We'll add an output called tmp_out_unsortedbam
, and use markduplicates.out
as the source.
To add this output to your workflow, add the following line to your code:
w.output("tmp_out_unsortedbam", Bam, source=w.markduplicates.out)
Now that we've implemented part of our workflow, let's test that it's working so far!
Although we're using CWL to run the tools, because we've written out analysis in Janis, we can also translate to WDL for free! You can translate your workflow to Janis using:
# in bash now
janis translate part1/preprocessing.py wdl
version development
import "tools/bwamem_v0_7_15.wdl" as B
import "tools/SamToolsView_1_9_0.wdl" as S
import "tools/Gatk4MarkDuplicates_4_1_4_0.wdl" as G
workflow preprocessingWorkflow {
input {
String sample_name
String read_group
Array[File] fastq
File reference
File reference_fai
File reference_amb
File reference_ann
File reference_bwt
File reference_pac
File reference_sa
File reference_dict
Boolean? bwamem_markShorterSplits = true
String? markduplicates_assumeSortOrder = "queryname"
}
call B.bwamem as bwamem {
input:
reference=reference,
reference_amb=reference_amb,
reference_ann=reference_ann,
reference_bwt=reference_bwt,
reference_pac=reference_pac,
reference_sa=reference_sa,
reads=fastq,
readGroupHeaderLine=read_group,
markShorterSplits=select_first([bwamem_markShorterSplits, true])
}
call S.SamToolsView as samtoolsview {
input:
sam=bwamem.out
}
call G.Gatk4MarkDuplicates as markduplicates {
input:
bam=[samtoolsview.out],
assumeSortOrder=select_first([markduplicates_assumeSortOrder, "queryname"])
}
output {
File tmp_out_unsortedbam = markduplicates.out
}
}
You can export the CWL translation too!
We're looking good! Now let's run the worfklow using Janis and CWLTool. We'll include the --development
flag, as when we re-run the pipeline, it won't recompute steps we've already ran!

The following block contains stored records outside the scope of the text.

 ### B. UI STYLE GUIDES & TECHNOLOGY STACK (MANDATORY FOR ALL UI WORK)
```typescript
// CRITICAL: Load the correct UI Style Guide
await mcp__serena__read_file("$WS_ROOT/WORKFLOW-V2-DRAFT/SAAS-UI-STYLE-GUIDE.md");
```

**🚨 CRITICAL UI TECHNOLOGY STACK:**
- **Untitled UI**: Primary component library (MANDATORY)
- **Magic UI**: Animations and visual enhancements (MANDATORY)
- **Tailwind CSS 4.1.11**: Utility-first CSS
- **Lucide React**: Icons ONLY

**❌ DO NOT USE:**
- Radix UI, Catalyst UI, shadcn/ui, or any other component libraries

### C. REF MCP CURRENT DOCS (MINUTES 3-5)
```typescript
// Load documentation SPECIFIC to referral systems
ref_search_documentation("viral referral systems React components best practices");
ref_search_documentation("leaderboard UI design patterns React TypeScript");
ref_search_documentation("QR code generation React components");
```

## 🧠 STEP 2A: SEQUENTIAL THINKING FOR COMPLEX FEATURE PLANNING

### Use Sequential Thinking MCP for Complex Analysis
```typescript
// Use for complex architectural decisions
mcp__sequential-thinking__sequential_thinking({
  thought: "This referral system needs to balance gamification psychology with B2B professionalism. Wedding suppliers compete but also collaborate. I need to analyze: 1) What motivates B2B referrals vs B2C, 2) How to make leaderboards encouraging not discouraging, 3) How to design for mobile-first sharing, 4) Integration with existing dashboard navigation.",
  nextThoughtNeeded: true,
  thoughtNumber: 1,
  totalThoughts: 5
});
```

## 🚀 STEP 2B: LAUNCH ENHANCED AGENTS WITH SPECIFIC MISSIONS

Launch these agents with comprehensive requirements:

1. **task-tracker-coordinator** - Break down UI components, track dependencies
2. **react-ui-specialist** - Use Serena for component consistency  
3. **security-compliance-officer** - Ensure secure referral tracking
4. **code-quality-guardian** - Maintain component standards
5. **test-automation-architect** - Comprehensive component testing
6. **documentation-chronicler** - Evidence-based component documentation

janis run -o part1 --development --keep-intermediate-files \
part1/preprocessing.py \
--fastq data/BRCA1_R*.fastq.gz \
--reference reference/hg38-brca1.fasta \
--sample_name NA12878 \
--read_group "@RG\tID:NA12878\tSM:NA12878\tLB:NA12878\tPL:ILLUMINA"
[NOTE] I hadn't downloaded the data at this stage. When I downloaded the data, the preprocessing.py file was overwritten, which was kinda annoying. Had to copy the workflow out again.
Hopefully we got Task has finished with status: Completed
. We can check out output directory:
$ ls -lgh part1/
# drwxr-xr-x 288B Jul 16 16:50 janis
# -rw-r--r-- 1.4K Jul 16 16:49 preprocessing_solution.py
# -rw-r--r-- 411B Jul 16 13:15 preprocessing.py
# -rw-r--r-- 2.6M Jul 16 16:50 tmp_out_unsortedbam.bam
We see the tmp_out_unsortedbam.bam
which is the BAM output of mark duplicates.
Once you are happy with this task, you can now remove the tmp_out_unsortedbam.bam
output we created in this section.